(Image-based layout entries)
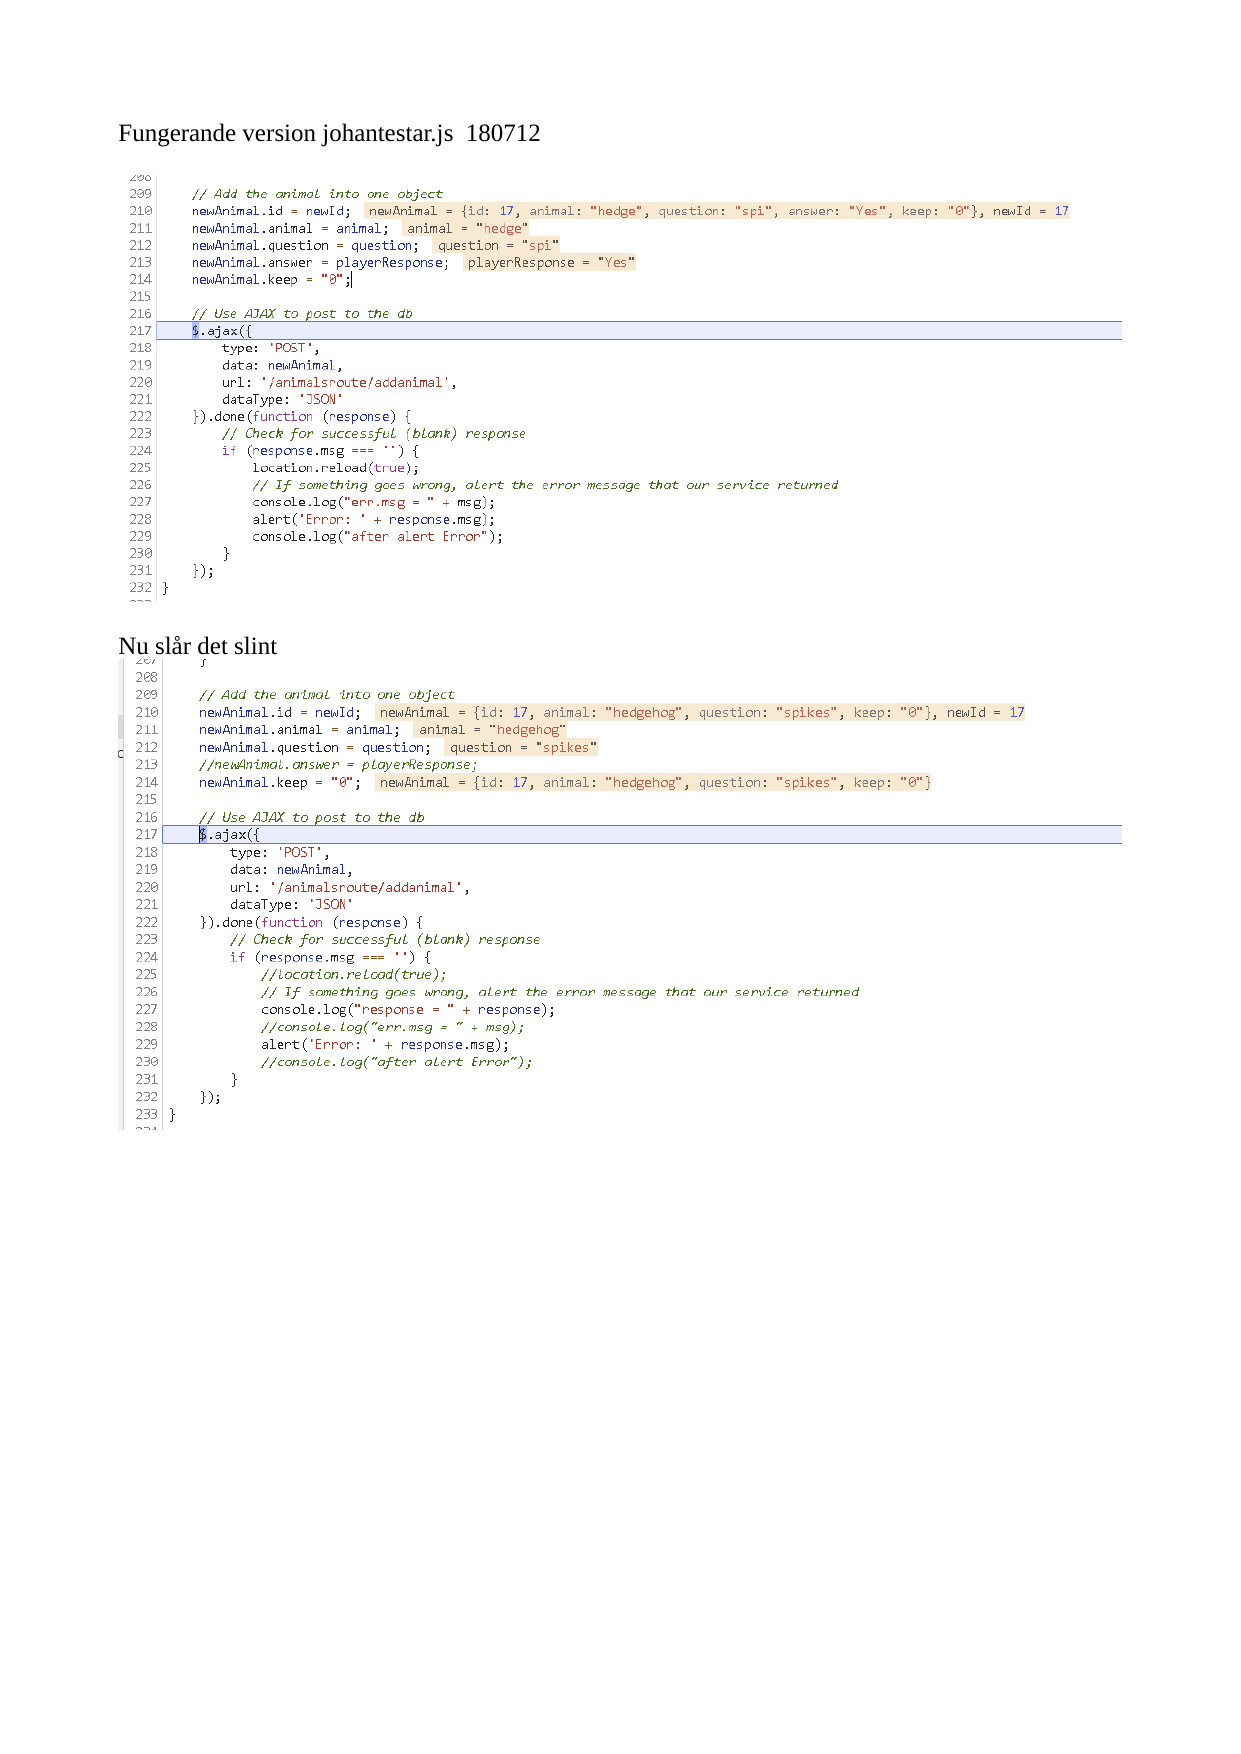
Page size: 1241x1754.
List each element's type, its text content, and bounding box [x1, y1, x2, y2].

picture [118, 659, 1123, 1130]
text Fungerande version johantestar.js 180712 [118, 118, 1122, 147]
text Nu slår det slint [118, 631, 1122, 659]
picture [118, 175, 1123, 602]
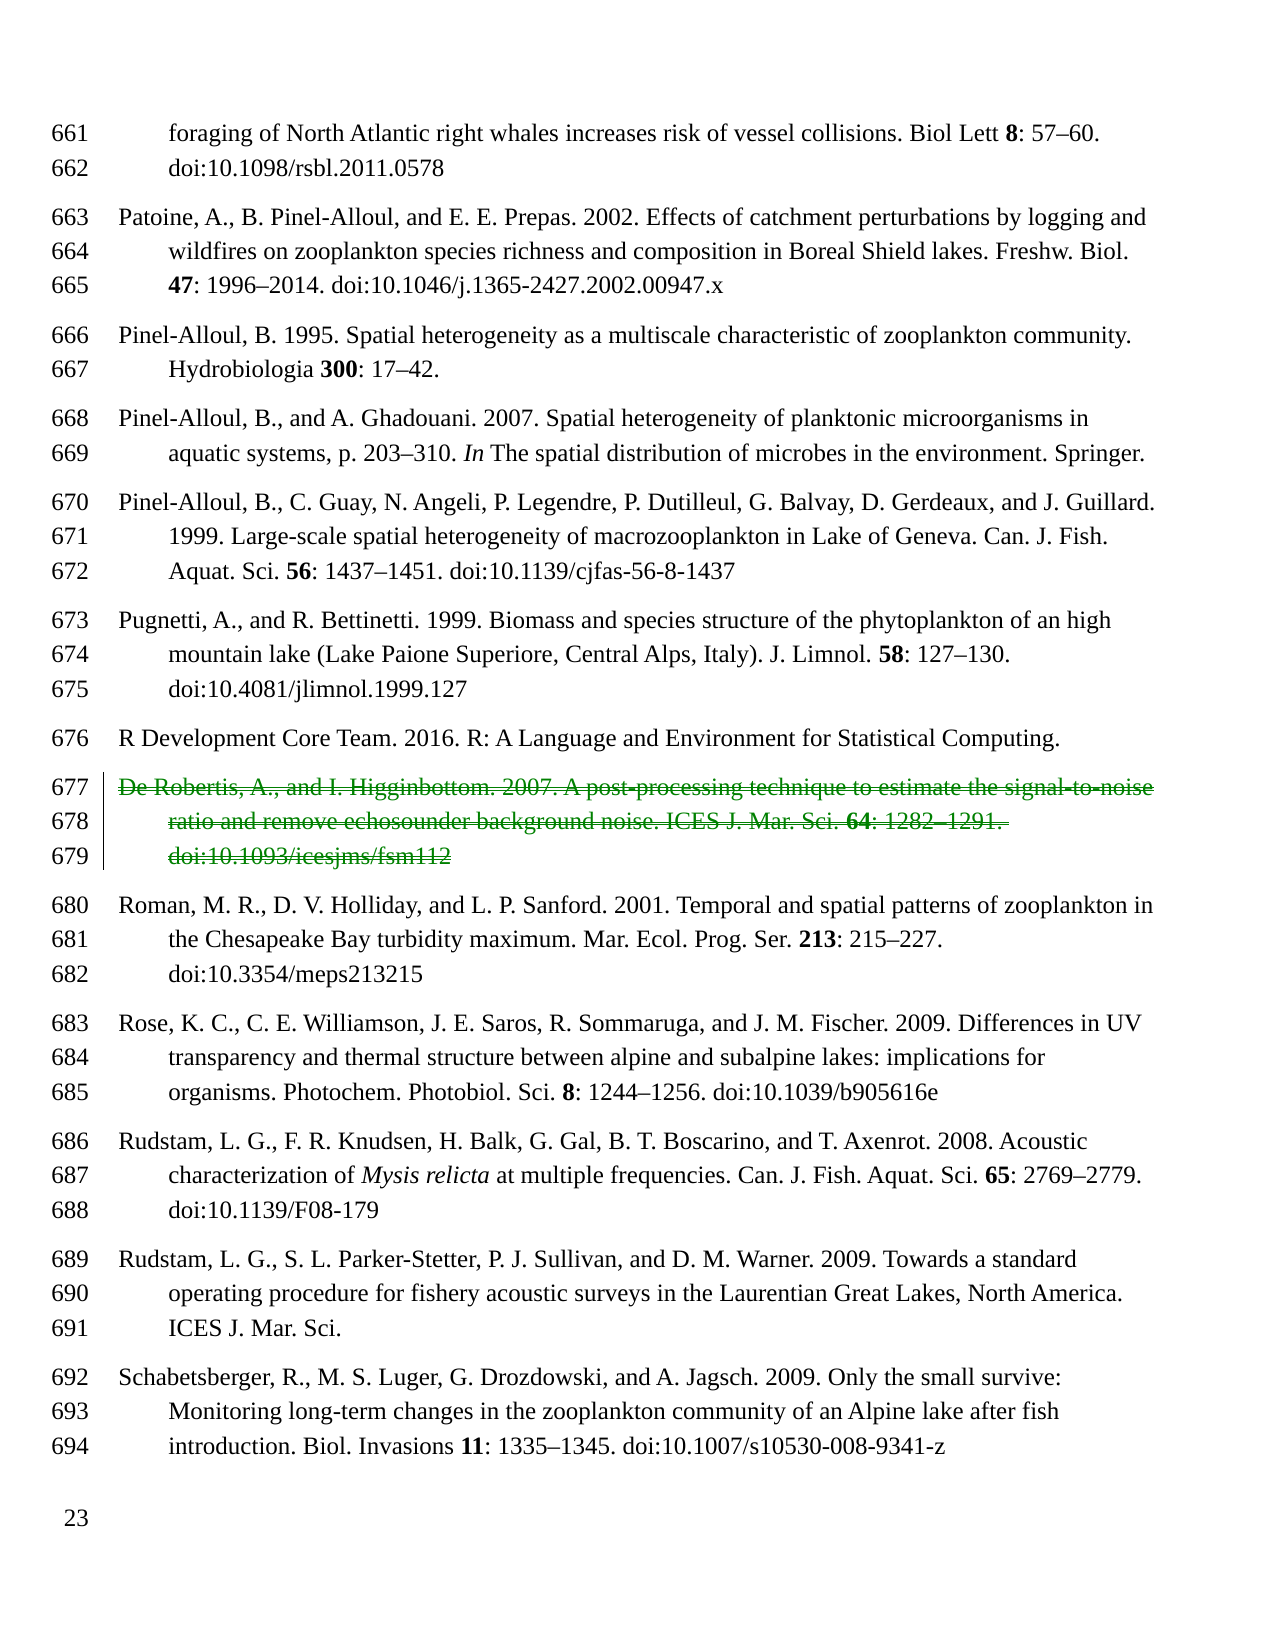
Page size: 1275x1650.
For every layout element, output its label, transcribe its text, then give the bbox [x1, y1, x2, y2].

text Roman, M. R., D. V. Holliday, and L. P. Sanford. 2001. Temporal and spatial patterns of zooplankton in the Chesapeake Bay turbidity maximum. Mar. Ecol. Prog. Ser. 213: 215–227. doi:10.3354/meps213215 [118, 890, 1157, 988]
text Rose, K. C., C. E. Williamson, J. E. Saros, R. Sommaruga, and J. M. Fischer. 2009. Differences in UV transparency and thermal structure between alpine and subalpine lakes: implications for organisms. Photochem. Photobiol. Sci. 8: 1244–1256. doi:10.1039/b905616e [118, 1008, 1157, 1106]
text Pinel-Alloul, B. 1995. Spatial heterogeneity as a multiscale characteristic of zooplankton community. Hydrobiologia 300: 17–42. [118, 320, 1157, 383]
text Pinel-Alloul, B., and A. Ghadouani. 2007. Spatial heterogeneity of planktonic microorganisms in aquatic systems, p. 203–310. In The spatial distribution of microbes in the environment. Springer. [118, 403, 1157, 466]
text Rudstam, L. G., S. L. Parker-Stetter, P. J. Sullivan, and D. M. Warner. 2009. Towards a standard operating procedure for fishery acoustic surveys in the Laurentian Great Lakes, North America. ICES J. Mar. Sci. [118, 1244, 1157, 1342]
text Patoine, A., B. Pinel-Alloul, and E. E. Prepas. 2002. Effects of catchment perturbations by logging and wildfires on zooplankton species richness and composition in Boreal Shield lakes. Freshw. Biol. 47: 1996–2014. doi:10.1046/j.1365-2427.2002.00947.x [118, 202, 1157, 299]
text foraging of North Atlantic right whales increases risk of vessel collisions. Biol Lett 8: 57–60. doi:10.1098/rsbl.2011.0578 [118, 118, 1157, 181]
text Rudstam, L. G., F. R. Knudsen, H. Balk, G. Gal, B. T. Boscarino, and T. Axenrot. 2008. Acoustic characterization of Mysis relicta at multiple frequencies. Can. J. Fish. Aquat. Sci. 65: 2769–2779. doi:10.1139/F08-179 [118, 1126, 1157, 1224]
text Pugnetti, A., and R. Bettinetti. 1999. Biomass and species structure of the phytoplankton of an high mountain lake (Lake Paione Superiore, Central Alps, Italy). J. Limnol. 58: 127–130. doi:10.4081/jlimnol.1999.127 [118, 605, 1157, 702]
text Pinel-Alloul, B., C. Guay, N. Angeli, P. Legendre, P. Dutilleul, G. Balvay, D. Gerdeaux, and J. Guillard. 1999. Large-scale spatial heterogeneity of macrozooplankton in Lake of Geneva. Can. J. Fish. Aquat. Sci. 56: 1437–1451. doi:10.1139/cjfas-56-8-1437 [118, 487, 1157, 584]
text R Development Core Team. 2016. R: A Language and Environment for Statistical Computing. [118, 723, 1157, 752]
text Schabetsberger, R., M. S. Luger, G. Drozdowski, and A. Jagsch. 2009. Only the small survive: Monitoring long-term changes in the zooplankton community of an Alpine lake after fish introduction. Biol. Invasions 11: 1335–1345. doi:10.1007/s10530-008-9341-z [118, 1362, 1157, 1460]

* Exercise description *
Extract the lines between the one containing "text Roman, M." and the one containing "text foraging of", inclusive, and repeat them verbatim.

* Task response *
text Roman, M. R., D. V. Holliday, and L. P. Sanford. 2001. Temporal and spatial patterns of zooplankton in the Chesapeake Bay turbidity maximum. Mar. Ecol. Prog. Ser. 213: 215–227. doi:10.3354/meps213215 [118, 890, 1157, 988]
text Rose, K. C., C. E. Williamson, J. E. Saros, R. Sommaruga, and J. M. Fischer. 2009. Differences in UV transparency and thermal structure between alpine and subalpine lakes: implications for organisms. Photochem. Photobiol. Sci. 8: 1244–1256. doi:10.1039/b905616e [118, 1008, 1157, 1106]
text Pinel-Alloul, B. 1995. Spatial heterogeneity as a multiscale characteristic of zooplankton community. Hydrobiologia 300: 17–42. [118, 320, 1157, 383]
text Pinel-Alloul, B., and A. Ghadouani. 2007. Spatial heterogeneity of planktonic microorganisms in aquatic systems, p. 203–310. In The spatial distribution of microbes in the environment. Springer. [118, 403, 1157, 466]
text Rudstam, L. G., S. L. Parker-Stetter, P. J. Sullivan, and D. M. Warner. 2009. Towards a standard operating procedure for fishery acoustic surveys in the Laurentian Great Lakes, North America. ICES J. Mar. Sci. [118, 1244, 1157, 1342]
text Patoine, A., B. Pinel-Alloul, and E. E. Prepas. 2002. Effects of catchment perturbations by logging and wildfires on zooplankton species richness and composition in Boreal Shield lakes. Freshw. Biol. 47: 1996–2014. doi:10.1046/j.1365-2427.2002.00947.x [118, 202, 1157, 299]
text foraging of North Atlantic right whales increases risk of vessel collisions. Biol Lett 8: 57–60. doi:10.1098/rsbl.2011.0578 [118, 118, 1157, 181]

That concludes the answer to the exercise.